Desired immune response characteristics in an RSV vaccine: What infants tell us

Abstract

Respiratory syncytial virus (RSV) represents an important target for vaccine development. The design of an effective vaccine for infants is hindered by a lack of knowledge of the nature of the protective immune response to RSV infection in this age group. To understand immune mechanisms in the infant lung, we examined respiratory samples from infants 0-6 months with severe RSV LRI, and compared these to uninfected infants.

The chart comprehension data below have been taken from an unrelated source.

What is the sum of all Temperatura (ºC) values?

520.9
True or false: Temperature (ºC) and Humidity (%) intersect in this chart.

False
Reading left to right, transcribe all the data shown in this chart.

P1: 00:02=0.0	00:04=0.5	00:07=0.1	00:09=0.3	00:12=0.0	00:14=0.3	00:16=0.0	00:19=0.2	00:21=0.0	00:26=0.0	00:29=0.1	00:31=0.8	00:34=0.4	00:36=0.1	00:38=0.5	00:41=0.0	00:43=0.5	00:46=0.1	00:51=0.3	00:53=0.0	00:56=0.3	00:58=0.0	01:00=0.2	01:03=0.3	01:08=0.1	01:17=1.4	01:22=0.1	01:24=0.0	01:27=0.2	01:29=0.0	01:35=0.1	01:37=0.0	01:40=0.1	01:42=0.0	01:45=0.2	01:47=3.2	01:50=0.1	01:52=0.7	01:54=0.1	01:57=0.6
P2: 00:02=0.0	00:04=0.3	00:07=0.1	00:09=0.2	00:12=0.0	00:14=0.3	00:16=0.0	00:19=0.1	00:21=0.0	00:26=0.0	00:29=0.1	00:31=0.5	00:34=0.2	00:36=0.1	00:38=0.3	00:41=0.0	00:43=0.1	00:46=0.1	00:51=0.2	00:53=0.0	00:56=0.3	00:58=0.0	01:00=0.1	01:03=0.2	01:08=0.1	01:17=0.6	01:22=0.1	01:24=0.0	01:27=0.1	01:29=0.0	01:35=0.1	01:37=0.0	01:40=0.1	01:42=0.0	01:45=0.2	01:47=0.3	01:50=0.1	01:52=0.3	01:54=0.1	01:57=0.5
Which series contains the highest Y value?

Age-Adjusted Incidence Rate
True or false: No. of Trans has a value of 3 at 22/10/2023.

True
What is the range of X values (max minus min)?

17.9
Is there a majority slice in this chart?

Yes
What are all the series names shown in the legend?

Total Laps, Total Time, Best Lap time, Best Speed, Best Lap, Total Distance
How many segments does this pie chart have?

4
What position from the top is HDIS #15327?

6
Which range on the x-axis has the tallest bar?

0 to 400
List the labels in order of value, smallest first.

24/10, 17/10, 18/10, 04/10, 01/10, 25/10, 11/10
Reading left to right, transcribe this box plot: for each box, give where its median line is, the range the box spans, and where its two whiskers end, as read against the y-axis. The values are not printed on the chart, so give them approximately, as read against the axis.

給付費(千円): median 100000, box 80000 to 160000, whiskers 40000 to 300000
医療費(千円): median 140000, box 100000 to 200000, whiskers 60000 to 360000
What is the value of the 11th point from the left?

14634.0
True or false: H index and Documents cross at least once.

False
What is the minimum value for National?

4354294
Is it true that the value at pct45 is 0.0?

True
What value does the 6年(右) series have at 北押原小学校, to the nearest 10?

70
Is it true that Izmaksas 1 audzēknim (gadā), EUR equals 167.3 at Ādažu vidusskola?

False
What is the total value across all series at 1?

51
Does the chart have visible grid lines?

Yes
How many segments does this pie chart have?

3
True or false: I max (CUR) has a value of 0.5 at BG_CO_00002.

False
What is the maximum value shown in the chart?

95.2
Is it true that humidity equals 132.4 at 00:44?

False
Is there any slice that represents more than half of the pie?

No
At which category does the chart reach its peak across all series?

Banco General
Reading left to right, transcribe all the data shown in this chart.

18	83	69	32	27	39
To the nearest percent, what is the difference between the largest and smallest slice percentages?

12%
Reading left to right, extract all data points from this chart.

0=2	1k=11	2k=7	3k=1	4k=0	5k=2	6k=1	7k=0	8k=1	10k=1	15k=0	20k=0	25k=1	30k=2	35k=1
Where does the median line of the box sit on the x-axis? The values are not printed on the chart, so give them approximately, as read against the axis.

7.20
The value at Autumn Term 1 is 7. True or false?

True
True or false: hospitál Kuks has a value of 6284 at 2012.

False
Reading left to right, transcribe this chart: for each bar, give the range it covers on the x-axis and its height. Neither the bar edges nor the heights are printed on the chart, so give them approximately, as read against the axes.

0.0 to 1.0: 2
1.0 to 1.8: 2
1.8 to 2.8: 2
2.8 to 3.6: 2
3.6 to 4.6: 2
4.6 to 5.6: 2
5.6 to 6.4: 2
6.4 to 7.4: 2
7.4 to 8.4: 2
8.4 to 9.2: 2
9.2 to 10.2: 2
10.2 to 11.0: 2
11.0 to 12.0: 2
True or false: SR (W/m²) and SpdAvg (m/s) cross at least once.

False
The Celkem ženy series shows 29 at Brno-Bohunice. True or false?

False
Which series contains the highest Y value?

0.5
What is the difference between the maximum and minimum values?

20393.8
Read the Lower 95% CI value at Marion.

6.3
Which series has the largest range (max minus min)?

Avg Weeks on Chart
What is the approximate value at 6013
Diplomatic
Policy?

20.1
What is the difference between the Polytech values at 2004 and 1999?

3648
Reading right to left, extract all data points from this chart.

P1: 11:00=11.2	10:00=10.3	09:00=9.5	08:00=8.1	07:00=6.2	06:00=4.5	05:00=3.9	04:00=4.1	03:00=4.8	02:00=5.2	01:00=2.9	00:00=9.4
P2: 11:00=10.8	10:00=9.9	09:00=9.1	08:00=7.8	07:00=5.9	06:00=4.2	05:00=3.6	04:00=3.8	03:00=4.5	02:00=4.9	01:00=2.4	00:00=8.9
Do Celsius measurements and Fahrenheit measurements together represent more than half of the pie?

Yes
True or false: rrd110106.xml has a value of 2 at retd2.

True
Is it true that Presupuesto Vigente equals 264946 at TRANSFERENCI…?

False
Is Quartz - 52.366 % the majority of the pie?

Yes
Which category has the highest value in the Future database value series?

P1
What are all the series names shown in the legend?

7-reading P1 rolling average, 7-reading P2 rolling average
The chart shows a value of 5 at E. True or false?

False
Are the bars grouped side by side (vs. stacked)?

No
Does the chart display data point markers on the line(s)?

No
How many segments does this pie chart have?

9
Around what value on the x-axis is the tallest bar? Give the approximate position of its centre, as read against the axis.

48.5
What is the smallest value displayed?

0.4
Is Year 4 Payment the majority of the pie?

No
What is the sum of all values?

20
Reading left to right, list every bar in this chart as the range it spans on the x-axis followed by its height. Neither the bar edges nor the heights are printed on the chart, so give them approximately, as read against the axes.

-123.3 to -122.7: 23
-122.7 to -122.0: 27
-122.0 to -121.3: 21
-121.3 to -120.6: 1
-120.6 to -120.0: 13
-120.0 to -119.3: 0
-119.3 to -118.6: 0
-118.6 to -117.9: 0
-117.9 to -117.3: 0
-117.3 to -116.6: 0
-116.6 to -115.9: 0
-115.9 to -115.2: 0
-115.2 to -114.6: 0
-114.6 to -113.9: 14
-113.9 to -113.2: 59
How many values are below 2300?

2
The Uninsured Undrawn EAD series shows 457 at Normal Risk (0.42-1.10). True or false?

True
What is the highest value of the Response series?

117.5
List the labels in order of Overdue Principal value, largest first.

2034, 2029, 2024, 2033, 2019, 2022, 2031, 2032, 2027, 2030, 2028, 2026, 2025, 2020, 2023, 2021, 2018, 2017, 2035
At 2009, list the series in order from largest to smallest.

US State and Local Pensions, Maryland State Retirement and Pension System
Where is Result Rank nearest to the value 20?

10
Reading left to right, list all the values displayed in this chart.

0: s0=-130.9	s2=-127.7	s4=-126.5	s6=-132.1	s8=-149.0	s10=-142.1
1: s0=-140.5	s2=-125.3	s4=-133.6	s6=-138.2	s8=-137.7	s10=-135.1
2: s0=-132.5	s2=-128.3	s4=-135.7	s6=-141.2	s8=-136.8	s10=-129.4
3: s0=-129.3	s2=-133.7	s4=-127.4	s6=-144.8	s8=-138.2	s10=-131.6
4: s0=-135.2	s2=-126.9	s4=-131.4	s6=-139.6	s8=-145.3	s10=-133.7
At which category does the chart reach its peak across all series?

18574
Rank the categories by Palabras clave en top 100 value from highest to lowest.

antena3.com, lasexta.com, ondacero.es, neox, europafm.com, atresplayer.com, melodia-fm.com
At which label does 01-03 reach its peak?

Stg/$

At the peak of RSV infection (but not in controls), activated macrophages (CD14+, CD16+, CD68+) and B lymphocytes (CD20+, IgA+, IgM+, IgG+) are prominent while dendritic cells (MHCII+), T lymphocytes and T cell associated cytokines (Welliver et al, 2007 J. Infect. Dis. 195:1126) are not. In nasopharyngeal secretions, polyreactive IgG, IgM and IgA recognizing RSV virions and apoptotic debris were readily detected. The presence of polyspecific local antibodies strongly correlated with mucosal expression of BAFF, a T-independent, B-cell activating cytokine, which localized in lung tissue to RSV-infected and apoptotic respiratory epithelium. Polyspecific local antibodies were associated with better oxygenation at presentation. In vitro, products of RSV infected epithelium, such as BAFF, TLR7 ligand, and type I IFN synergistically elicited Ig and cytokine production from cultured B lymphocytes, while virions alone had no such effect. Our data suggest that in infants, innate immune factors released from RSV infected epithelium elicit T independent, polyspecific B cell responses which have modest protective effects. Perhaps the lack of antigen presentation via dendritic cells in infant respiratory tissue impedes the development of T-dependent responses and contributes to severe disease susceptibility in this age group. RSV vaccine strategies tailored for infants should recruit and mature lung-associated macrophages and dendritic cells, in order to deliver antigen to elicit long-lasting, T-cell dependent immunity. Alternatively, an RSV vaccine that promotes local innate B lymphocyte responses might elicit short-term protection, bridging the gap between maternal antibody protection and the development of mature immune responses found in older children.